Descrição da tarefa:
Escreva a continuação do texto sobre a Operação Esculápio e a CPI da Saúde em Roraima, começando logo após a última frase apresentada.

Trecho do texto:
JESSÉ SOUZA

Operação Esculápio, CPI e os ecos sistêmicos que atravessam os anos na saúde pública

Agente da PF durante cumprimento de mandado de busca e apreensão na operação deflagrada nesta terça-feira em Roraima (Foto: Divulgação)

A Operação Esculápio, deflagrada ontem pela Polícia Federal, só corrobora o teor do que foi comentado no artigo anterior, sobre os desmandos que tomaram conta da saúde pública roraimense. O esquema investigado aponta que um grupo fraudou processo licitatório na Secretaria Estadual de Saúde (Sesau) para a compra de materiais odontológico para o Hospital Geral de Roraima (HGR) e que ainda desviava pacientes da rede pública para uma clínica particular, inclusive os orientando a procurar a Justiça a fim de obrigar o governo a pagar a realização de procedimentos em clínicas particulares.

Não é nenhuma novidade que a corrupção sistêmica se apoderou da saúde pública estadual, fato que foi revelado pelo primeiro secretário de Saúde que se demitiu no governo Denarium, ainda em 2019, cujos desdobramentos resultaram na instalação da Comissão Parlamentar de Inquérito (CPI) da Saúde pela Assembleia Legislativa. O relatório final das CPI foi aprovado no dia 08.12.2021 com a exclusão do nome dos cirurgiões bucomaxilos, por “falta de provas”, os mesmos que foram alvos da operação da PF de ontem.    

Só aí é possível ter a dimensão do poder da política e dos envolvidos nos grandes esquemas. Esta mesma CPI da Saúde também não achou nada demais a citação do nome do irmão do governador que, conforme depoimento de outro ex-secretário de Saúde, marcou um almoço em Brasília para tentar interceder em favor do pagamento de faturas para uma empresa que já estava sendo investigada por irregularidades.  E tudo ficou por isso mesmo.

A CPI da Saúde havia sido instalada no dia 29 de agosto de 2019, exatamente após a bombástica publicação do secretário demissionário que apontou a corrupção sistêmica na Sesau. Apesar de todos os embaraços da CPI, a lista de indiciados no relatório incluiu 13 empresas, um senador e um ex-secretário de Saúde, estes dois últimos que já vinham sendo investigados pela PF, alvos da operação no caso do dinheiro na cueca. Para detalhar melhor, vale citar que a operação de ontem da PD envolve o nome de outro senador.

Lista de registros:
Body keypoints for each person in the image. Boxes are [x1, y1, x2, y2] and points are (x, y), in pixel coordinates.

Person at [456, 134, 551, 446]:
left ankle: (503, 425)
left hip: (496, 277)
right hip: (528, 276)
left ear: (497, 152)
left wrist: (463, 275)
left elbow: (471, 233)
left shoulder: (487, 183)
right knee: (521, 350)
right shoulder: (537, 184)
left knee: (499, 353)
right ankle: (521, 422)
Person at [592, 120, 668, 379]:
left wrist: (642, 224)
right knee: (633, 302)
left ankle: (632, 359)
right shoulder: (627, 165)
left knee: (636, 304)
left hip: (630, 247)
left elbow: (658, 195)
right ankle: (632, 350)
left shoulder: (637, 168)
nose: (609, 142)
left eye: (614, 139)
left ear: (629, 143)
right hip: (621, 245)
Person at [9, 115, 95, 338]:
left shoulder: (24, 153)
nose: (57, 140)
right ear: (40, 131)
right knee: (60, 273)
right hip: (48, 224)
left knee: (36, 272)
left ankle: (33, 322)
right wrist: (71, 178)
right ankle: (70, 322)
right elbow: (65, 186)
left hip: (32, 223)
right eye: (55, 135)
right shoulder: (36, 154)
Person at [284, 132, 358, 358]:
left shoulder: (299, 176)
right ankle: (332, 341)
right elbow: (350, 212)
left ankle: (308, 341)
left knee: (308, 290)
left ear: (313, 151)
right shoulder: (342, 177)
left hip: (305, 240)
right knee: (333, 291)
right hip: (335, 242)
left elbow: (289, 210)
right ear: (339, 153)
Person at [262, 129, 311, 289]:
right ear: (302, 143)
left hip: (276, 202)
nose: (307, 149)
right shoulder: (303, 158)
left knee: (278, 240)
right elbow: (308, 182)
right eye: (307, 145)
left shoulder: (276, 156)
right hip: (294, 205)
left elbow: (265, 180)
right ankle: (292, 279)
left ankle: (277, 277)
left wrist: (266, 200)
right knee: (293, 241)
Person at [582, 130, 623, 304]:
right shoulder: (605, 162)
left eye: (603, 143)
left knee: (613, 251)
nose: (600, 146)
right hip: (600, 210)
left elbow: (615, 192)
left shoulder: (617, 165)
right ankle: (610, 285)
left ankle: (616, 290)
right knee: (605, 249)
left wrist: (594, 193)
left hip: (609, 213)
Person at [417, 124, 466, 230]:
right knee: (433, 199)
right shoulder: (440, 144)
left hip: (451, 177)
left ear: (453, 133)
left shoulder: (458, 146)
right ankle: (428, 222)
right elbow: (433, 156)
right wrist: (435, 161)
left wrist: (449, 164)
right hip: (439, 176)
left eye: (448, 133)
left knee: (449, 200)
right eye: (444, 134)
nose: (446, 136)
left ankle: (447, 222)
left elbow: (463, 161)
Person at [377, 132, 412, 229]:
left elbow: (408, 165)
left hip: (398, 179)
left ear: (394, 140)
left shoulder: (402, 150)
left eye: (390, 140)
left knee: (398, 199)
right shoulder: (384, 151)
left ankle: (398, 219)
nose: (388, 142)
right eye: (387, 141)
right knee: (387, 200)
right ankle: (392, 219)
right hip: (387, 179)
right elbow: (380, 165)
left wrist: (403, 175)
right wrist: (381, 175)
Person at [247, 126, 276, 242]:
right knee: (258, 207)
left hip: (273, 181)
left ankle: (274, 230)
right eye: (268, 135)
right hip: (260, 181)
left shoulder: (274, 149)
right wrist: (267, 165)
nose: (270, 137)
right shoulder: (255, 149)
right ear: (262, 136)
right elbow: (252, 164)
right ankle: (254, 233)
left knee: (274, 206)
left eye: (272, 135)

Resultado:
Relembrar tais fatos servem para contextualizar o tamanho do buraco que havia se tornado a saúde estadual. Tudo está conectado, e os fatos remontam a governos anteriores, quando a saúde pública vinha sendo usada como moeda eleitoral. A operação policial de ontem mostra que há parlamentares e outros políticos envolvidos, os quais ainda seguem com poderes quase absolutos na política local. O então secretário demissionário alertara para tais esquemas.

Não custa lembrar a denúncia feita por ele: “Enquanto forem permitidas empresas de deputados estaduais, federais e senadores vendendo serviços dentro da secretaria; enquanto for permitido uma cooperativa distribuindo plantões a quem não trabalha; enquanto forem permitidas famílias com poder político vendendo serviços dentro da secretaria; enquanto forem permitidos médicos concursados vendendo serviços para a secretaria; enquanto forem permitidos judicializar procedimentos para beneficiar um grupo de pessoas, haverá corrupção no governo”, postou em sua rede social.

Embora o conteúdo acima tenha sido publicado em 2019, o qual alarmou a sociedade e obrigou os deputados a instalarem a CPI da Saúde, o teor da publicação continua bem atual. E o curioso é que até hoje o governo ainda não conseguiu passar a saúde a limpo, cabendo às operações da Polícia Federal fazerem a desratização que a sociedade tanto almeja para que todos tenham uma saúde pública gratuita e de qualidade, conforme determina a Constituição.